### Job item:
Could you set down, word for word, everything from the line containing "Read the pressure gauge. Pressure in bar, written" down to the end of the entries, leaving the pictures out?
-=-=-=-=-
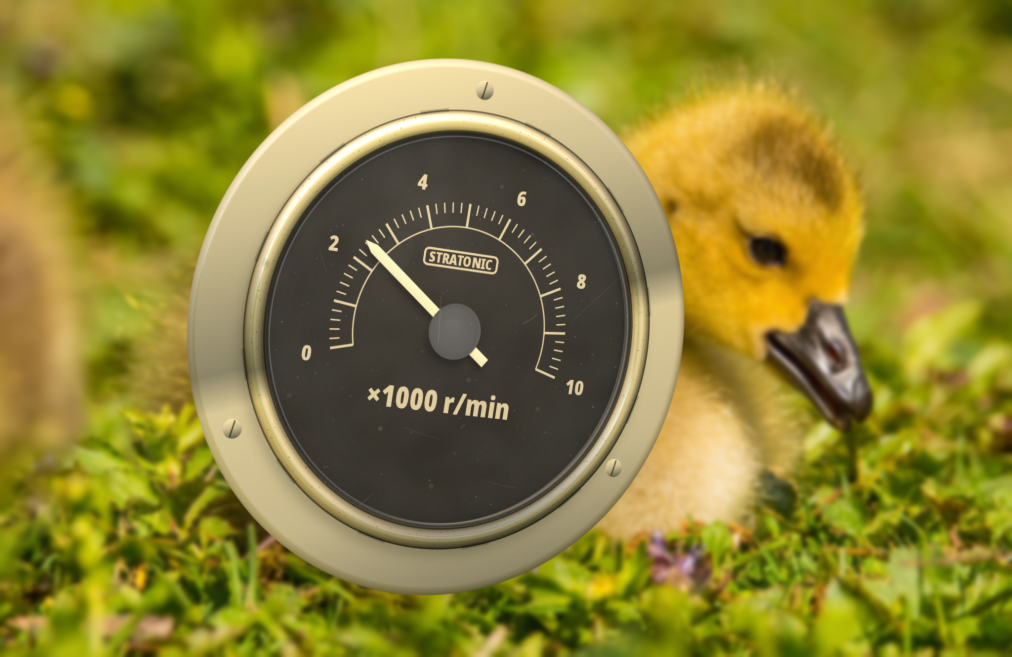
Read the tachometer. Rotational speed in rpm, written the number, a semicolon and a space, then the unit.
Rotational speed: 2400; rpm
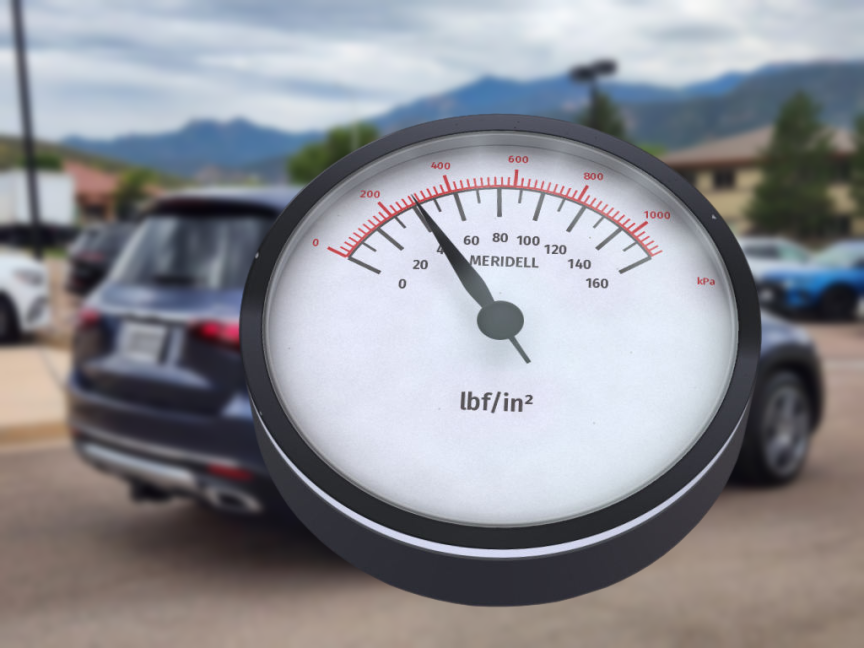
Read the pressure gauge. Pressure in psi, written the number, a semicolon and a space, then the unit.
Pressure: 40; psi
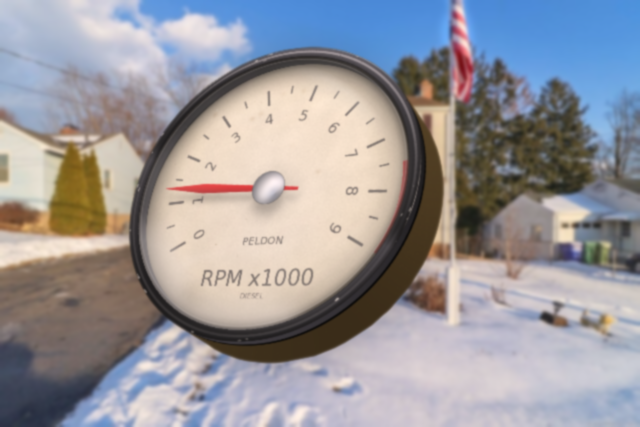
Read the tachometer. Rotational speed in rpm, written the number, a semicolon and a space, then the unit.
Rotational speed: 1250; rpm
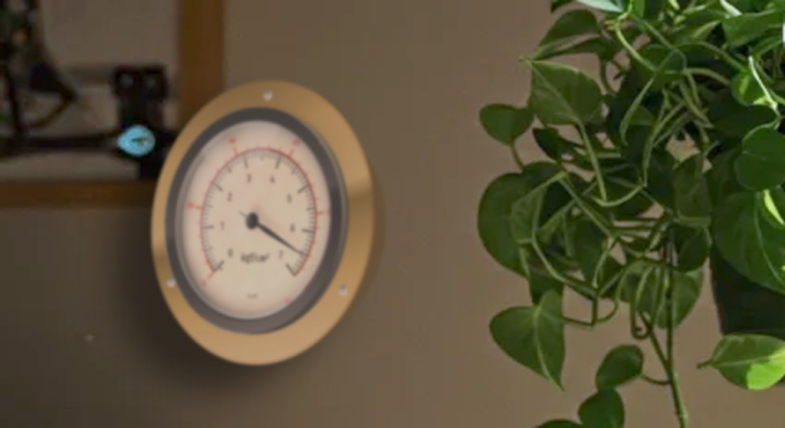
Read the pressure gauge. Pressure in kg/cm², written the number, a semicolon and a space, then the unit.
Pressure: 6.5; kg/cm²
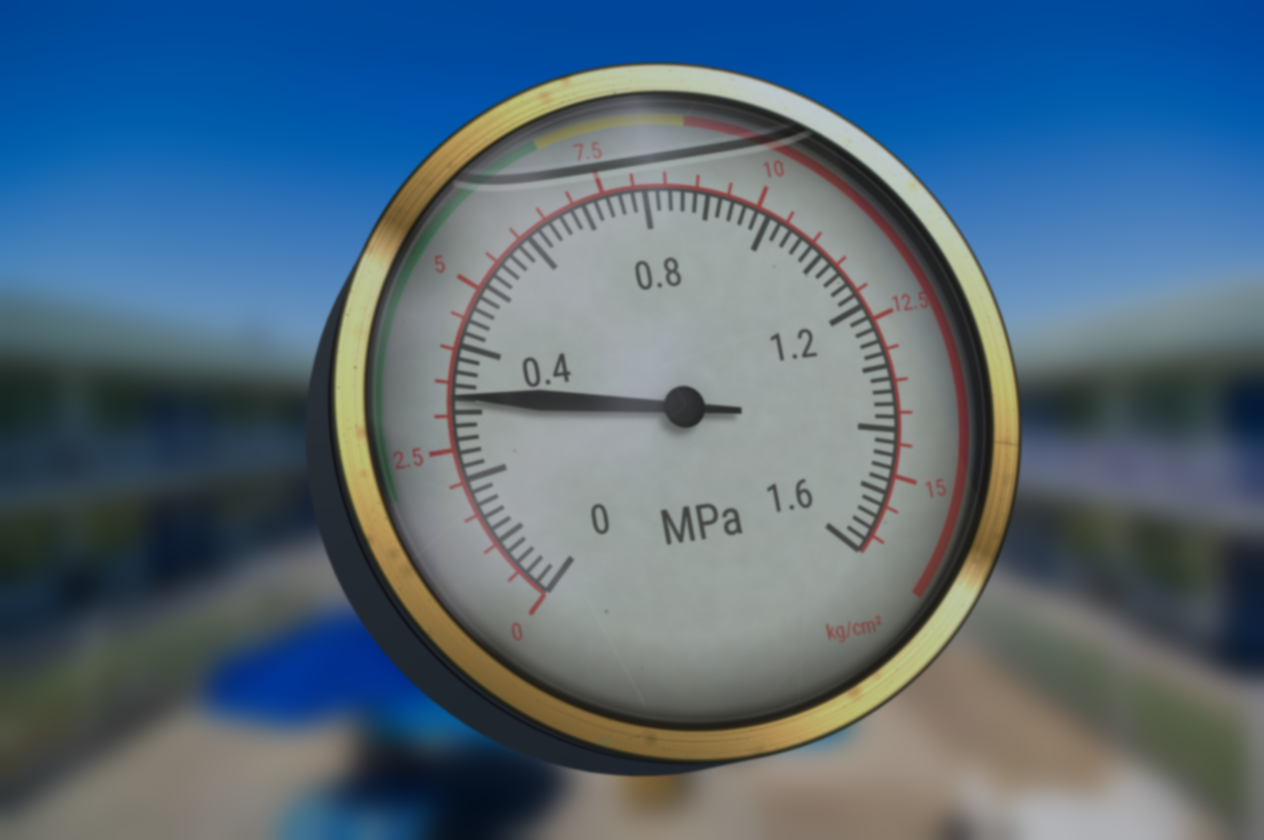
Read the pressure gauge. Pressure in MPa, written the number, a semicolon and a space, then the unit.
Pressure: 0.32; MPa
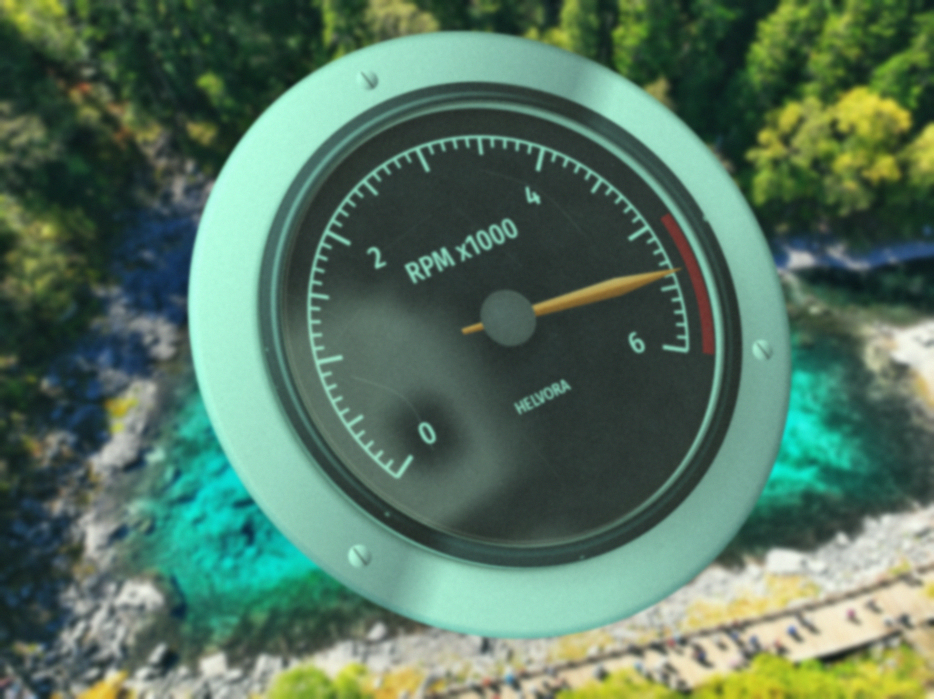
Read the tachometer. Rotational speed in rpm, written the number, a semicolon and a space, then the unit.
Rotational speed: 5400; rpm
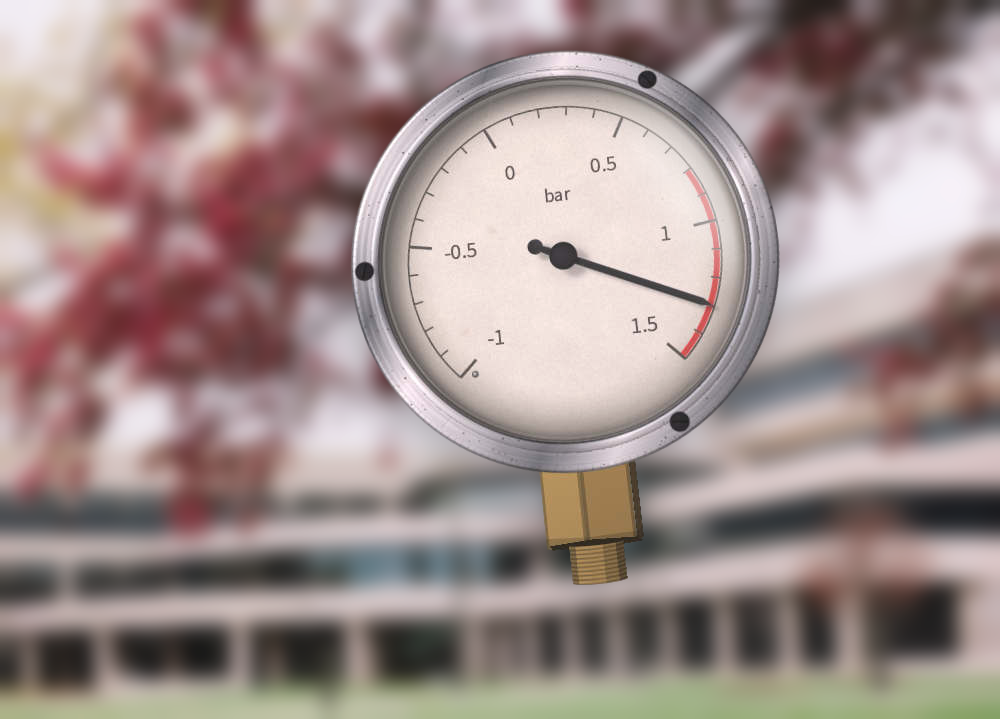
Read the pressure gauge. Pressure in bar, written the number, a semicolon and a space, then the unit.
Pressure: 1.3; bar
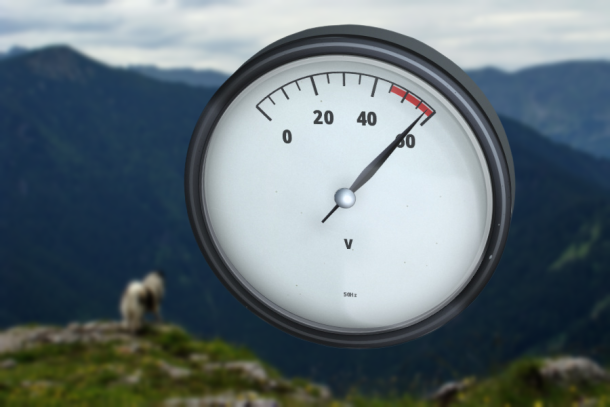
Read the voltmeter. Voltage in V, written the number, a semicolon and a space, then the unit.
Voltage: 57.5; V
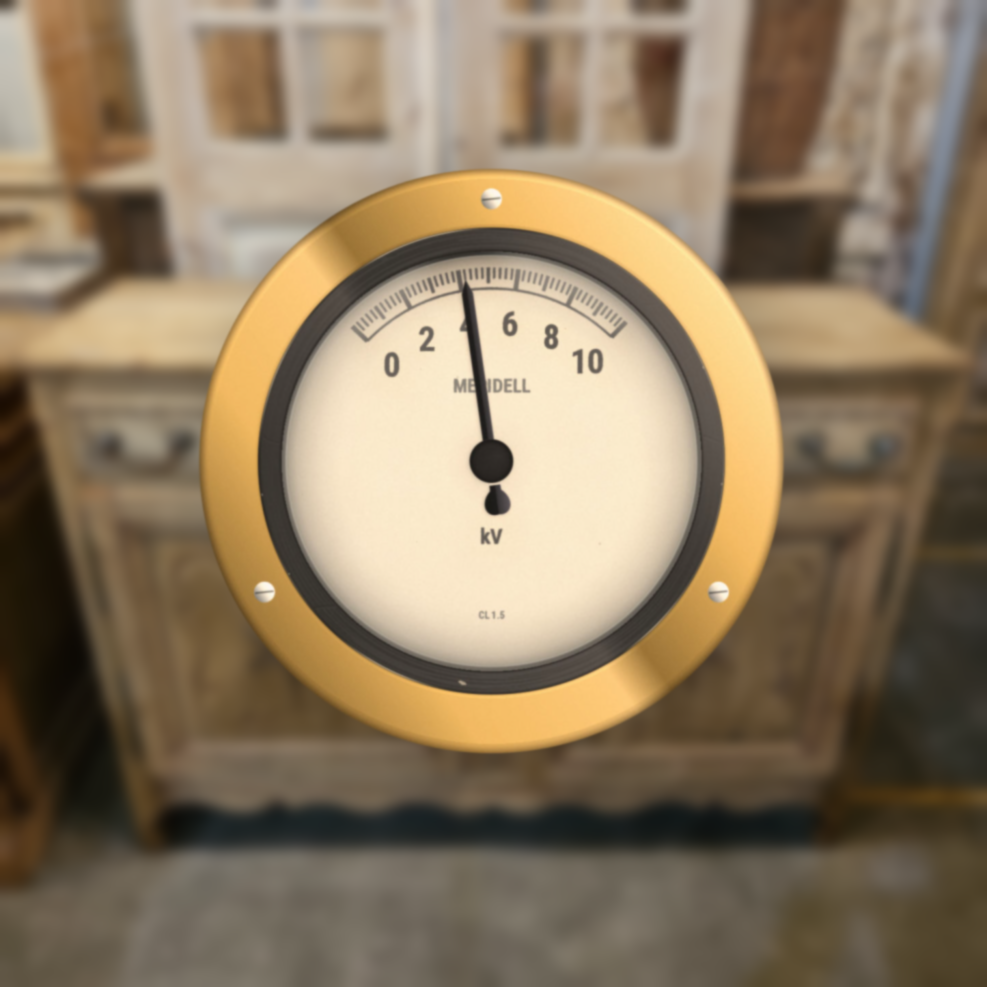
-=-=-=-=-
### Finished task:
Read the pressure gauge. Pressure in bar, written the number, a semicolon and a space, then the unit.
Pressure: 1.3; bar
Read the voltmeter. Voltage in V, written the number, a semicolon and a space, then the unit.
Voltage: 57.5; V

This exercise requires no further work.